Dalal AA, Shaw MB, D'Souza AO, Lunacsek OE, Nagar SP, Crater GD. Observational study of the outcomes and costs of initiating maintenance therapies in patients with moderate exacerbations of COPD. Resp Res. 2012 May;31(13):41.

BACKGROUND: There are limited data describing patients with moderate COPD exacerbations and evaluating comparative effectiveness of maintenance treatments in this patient population. The study examined COPD patients with moderate COPD exacerbations. COPD-related outcomes were compared between patients initiating fluticasone propionate-salmeterol 250/50 mcg (FSC) vs anticholinergics (ACs) following a moderate COPD exacerbation.

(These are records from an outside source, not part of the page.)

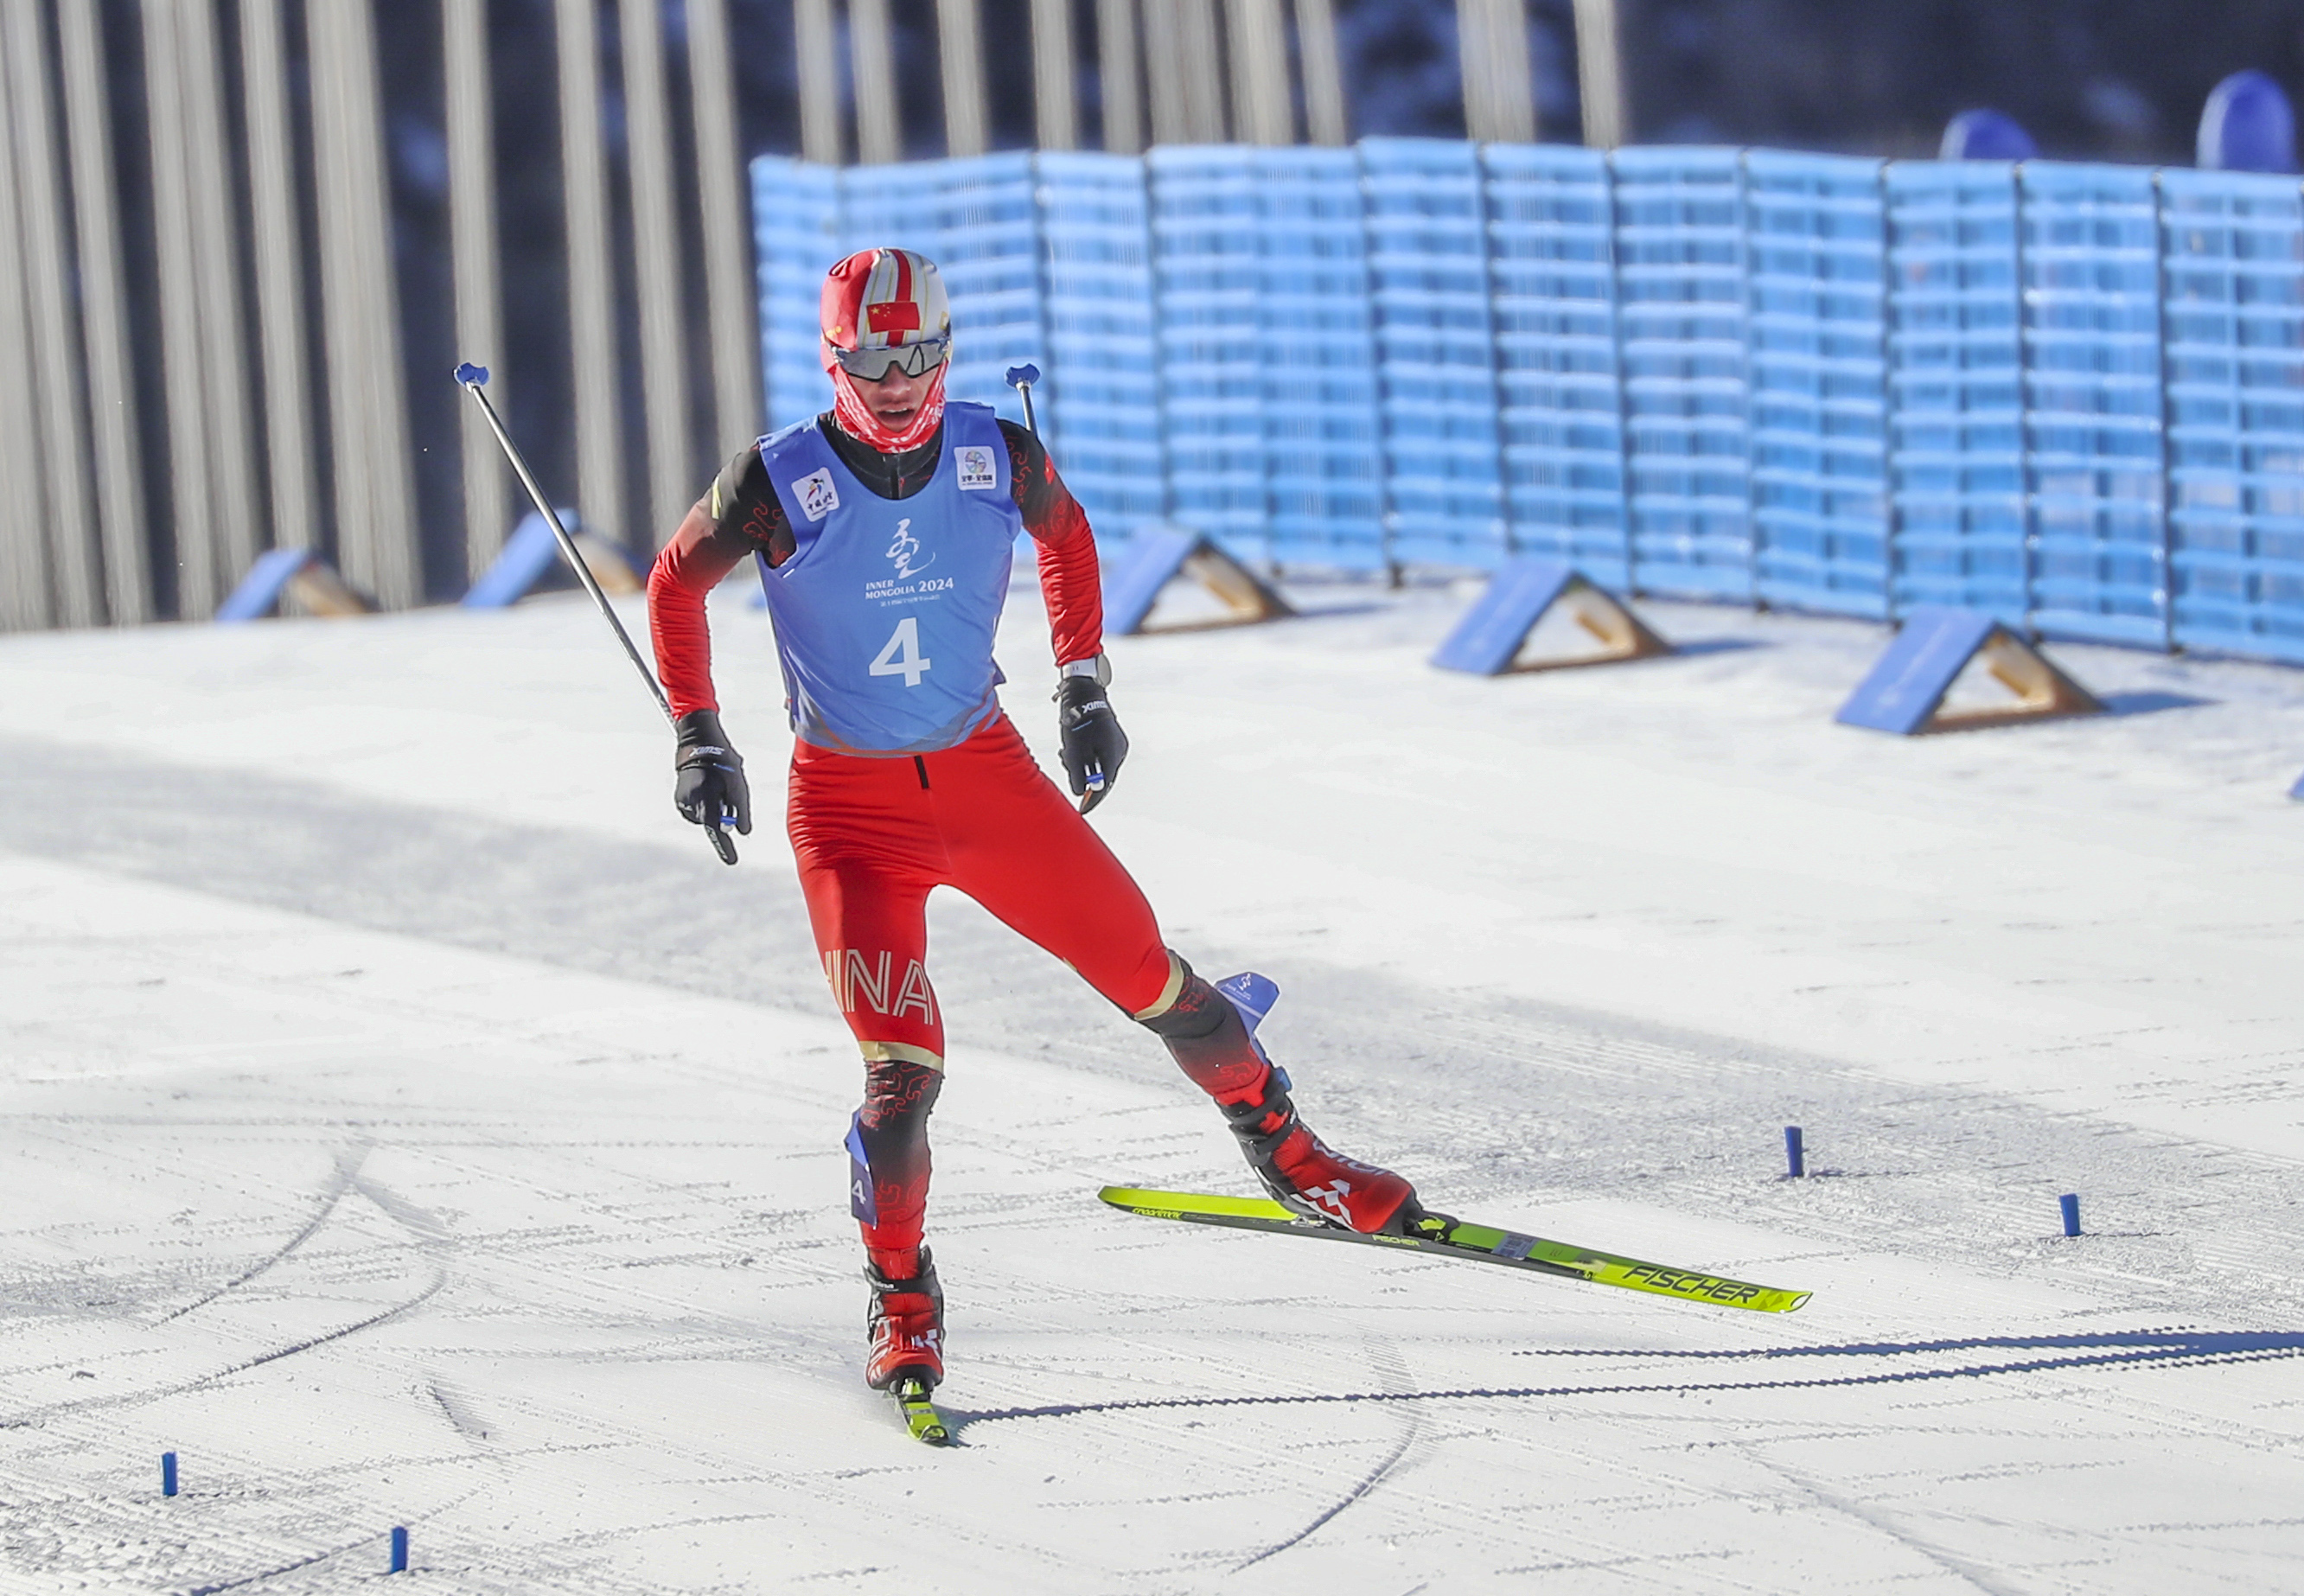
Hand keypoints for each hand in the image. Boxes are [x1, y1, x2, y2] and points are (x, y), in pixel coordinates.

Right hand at [673, 709, 751, 835]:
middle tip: (727, 794)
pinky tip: (710, 787)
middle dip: (723, 816)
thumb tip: (742, 831)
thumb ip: (740, 809)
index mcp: (703, 797)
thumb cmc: (722, 762)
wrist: (698, 742)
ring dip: (715, 808)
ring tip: (718, 785)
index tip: (732, 860)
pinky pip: (697, 810)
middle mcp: (689, 802)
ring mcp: (681, 800)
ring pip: (705, 817)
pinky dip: (707, 804)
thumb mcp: (737, 784)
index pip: (715, 829)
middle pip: (711, 823)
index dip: (725, 846)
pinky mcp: (679, 798)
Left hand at [1055, 662, 1126, 813]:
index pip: (1104, 786)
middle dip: (1082, 776)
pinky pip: (1098, 752)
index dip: (1092, 800)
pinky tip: (1072, 746)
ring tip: (1066, 752)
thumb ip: (1078, 775)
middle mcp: (1118, 750)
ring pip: (1098, 763)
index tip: (1082, 811)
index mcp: (1112, 756)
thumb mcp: (1074, 753)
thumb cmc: (1077, 723)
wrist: (1083, 693)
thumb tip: (1079, 792)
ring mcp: (1115, 742)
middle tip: (1067, 769)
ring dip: (1081, 763)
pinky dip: (1085, 754)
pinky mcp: (1109, 735)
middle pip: (1101, 775)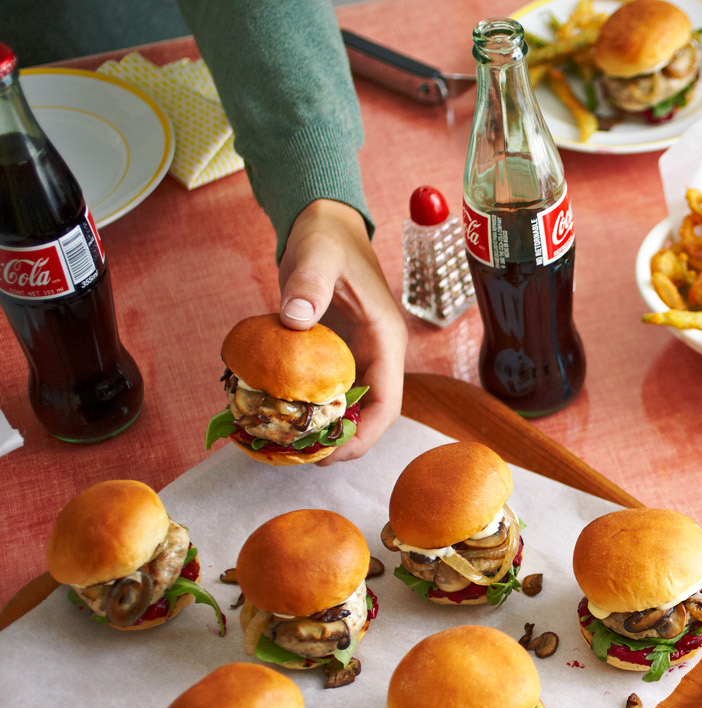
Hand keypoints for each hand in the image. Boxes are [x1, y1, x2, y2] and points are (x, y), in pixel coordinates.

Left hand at [277, 199, 405, 463]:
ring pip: (351, 408)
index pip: (388, 403)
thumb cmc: (326, 239)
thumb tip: (294, 321)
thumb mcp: (318, 256)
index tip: (332, 452)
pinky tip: (281, 418)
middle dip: (343, 442)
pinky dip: (310, 410)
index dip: (364, 435)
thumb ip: (308, 285)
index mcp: (385, 340)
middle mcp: (377, 355)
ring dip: (326, 430)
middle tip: (302, 457)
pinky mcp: (337, 355)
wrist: (324, 224)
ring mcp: (358, 357)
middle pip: (371, 415)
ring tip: (289, 447)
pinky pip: (329, 392)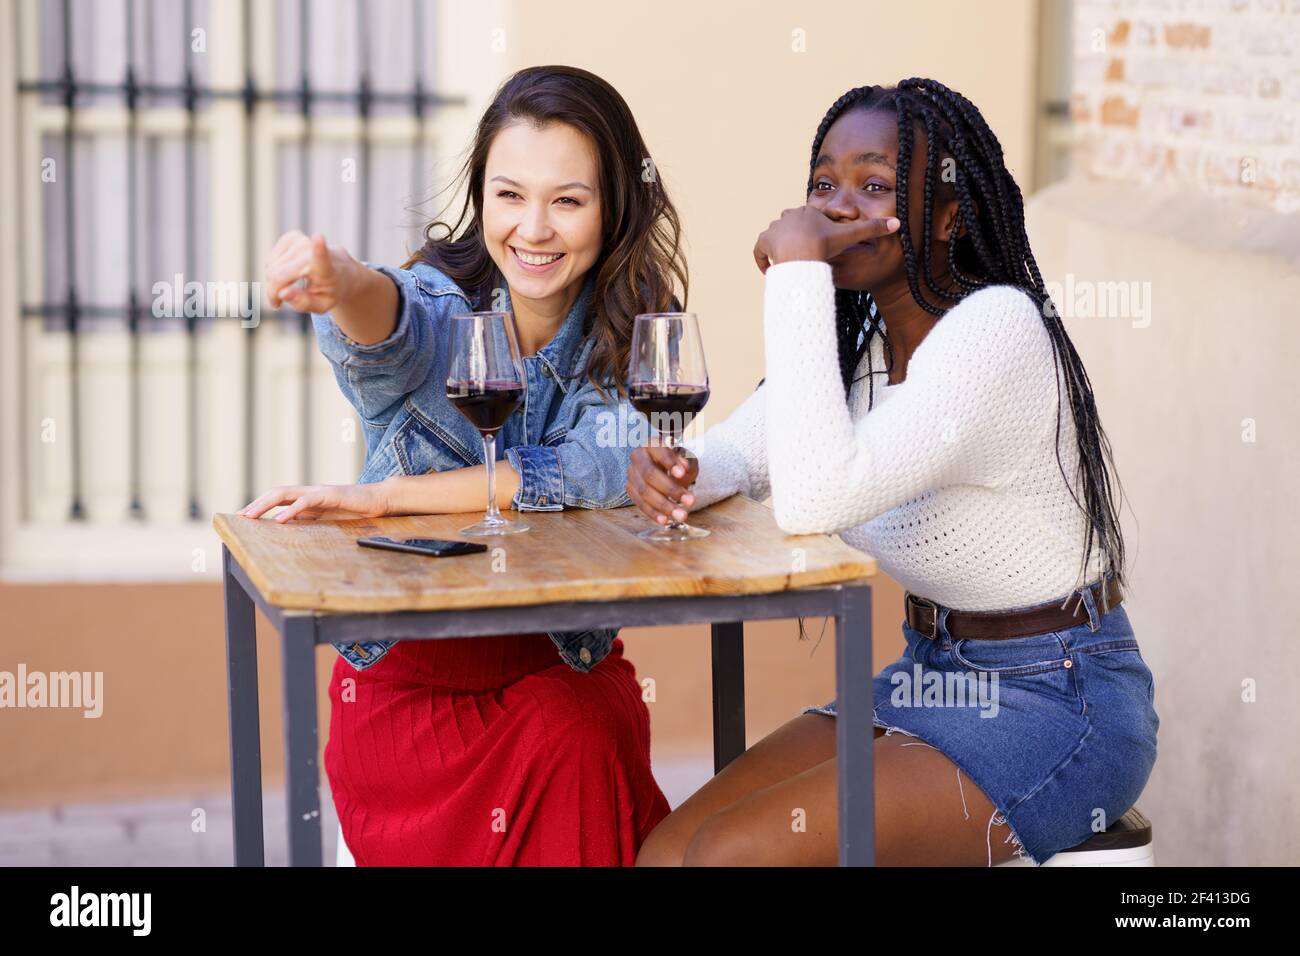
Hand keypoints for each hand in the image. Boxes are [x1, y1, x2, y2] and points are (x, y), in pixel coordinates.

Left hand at [239, 482, 389, 522]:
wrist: (378, 500)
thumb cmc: (356, 510)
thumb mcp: (328, 519)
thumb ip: (311, 520)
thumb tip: (289, 529)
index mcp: (308, 498)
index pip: (278, 499)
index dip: (260, 506)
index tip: (243, 517)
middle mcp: (309, 492)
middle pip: (276, 493)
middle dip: (256, 504)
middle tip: (239, 516)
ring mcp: (318, 492)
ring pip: (284, 494)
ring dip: (265, 504)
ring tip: (250, 516)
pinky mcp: (329, 495)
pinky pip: (305, 502)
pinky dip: (290, 510)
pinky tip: (279, 520)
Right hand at [264, 230, 364, 312]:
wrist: (340, 272)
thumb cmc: (329, 291)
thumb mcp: (321, 305)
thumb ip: (303, 303)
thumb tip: (283, 293)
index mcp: (326, 268)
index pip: (321, 257)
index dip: (318, 248)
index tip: (319, 237)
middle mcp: (313, 251)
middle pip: (278, 275)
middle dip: (273, 292)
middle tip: (277, 303)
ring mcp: (301, 241)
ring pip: (271, 268)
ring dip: (273, 283)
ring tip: (287, 289)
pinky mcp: (292, 237)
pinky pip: (270, 260)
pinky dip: (273, 270)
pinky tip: (287, 274)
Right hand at [627, 445, 699, 524]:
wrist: (666, 470)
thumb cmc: (678, 463)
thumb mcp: (687, 459)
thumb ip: (687, 462)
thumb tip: (683, 468)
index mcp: (652, 444)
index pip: (659, 451)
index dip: (670, 462)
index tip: (682, 474)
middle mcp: (638, 457)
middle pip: (650, 474)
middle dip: (671, 489)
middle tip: (690, 501)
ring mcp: (631, 473)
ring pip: (644, 491)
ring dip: (664, 506)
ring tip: (681, 515)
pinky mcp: (630, 489)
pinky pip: (639, 503)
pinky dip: (653, 513)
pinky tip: (665, 520)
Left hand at [753, 207, 899, 273]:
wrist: (802, 255)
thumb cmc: (825, 245)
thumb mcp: (851, 236)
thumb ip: (872, 229)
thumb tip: (897, 223)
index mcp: (809, 211)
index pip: (810, 218)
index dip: (815, 231)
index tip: (818, 244)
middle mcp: (789, 216)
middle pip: (793, 226)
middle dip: (797, 238)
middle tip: (804, 256)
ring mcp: (775, 228)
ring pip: (776, 237)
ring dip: (780, 249)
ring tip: (789, 263)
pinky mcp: (763, 242)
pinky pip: (760, 250)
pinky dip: (763, 260)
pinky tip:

METHODS: This retrospective observational study used a large administrative claims database (study period: 2003-2009) to identify and describe patients with an initial, moderate COPD exacerbation. A descriptive analysis of patients with moderate COPD exacerbations was done evaluating maintenance treatment rates, subsequent COPD exacerbation rates, and COPD-related costs during a 1-year period. A cohort analysis compared COPD exacerbation rates and associated costs during a variable-length follow-up period between patients initiating maintenance therapy with FSC or ACs. COPD exacerbations were reported as rate per 100 patient-years, and monthly costs were reported (standardized to USD 2009). COPD exacerbation rates between cohorts were evaluated using Cox proportional hazards models, and costs were analyzed using generalized linear models with log-link and gamma distribution.

RESULTS: 21,524 patients with a moderate COPD exacerbation were identified. Only 25% initiated maintenance therapy, and 13% had a subsequent exacerbation. Annual costs averaged $594 per patient. A total of 2,849 treated patients (FSC = 925; AC = 1,924) were eligible for the cohort analysis. The FSC cohort had a significantly lower rate of COPD exacerbations compared to the AC cohort (20.8 vs 32.8; P = 0.04). After adjusting for differences in baseline covariates, the FSC cohort had a 42% significantly lower risk of a COPD exacerbation (HR = 0.58; 95% CI: 0.38, 0.91). The FSC cohort incurred significantly higher adjusted pharmacy costs per patient per month by $37 (95% CI: $19, $72) for COPD-related medications vs the AC cohort. However, this increase was offset by a significant reduction in adjusted monthly medical costs per patient for the FSC vs the AC cohort ($82 vs $112; P < 0.05). Total monthly COPD-related costs, as a result, did not differ between cohorts.

: Only a quarter of patients with a moderate COPD exacerbation were subsequently treated with maintenance therapy. Initiation of FSC among those treated was associated with better clinical and economic outcomes compared to AC.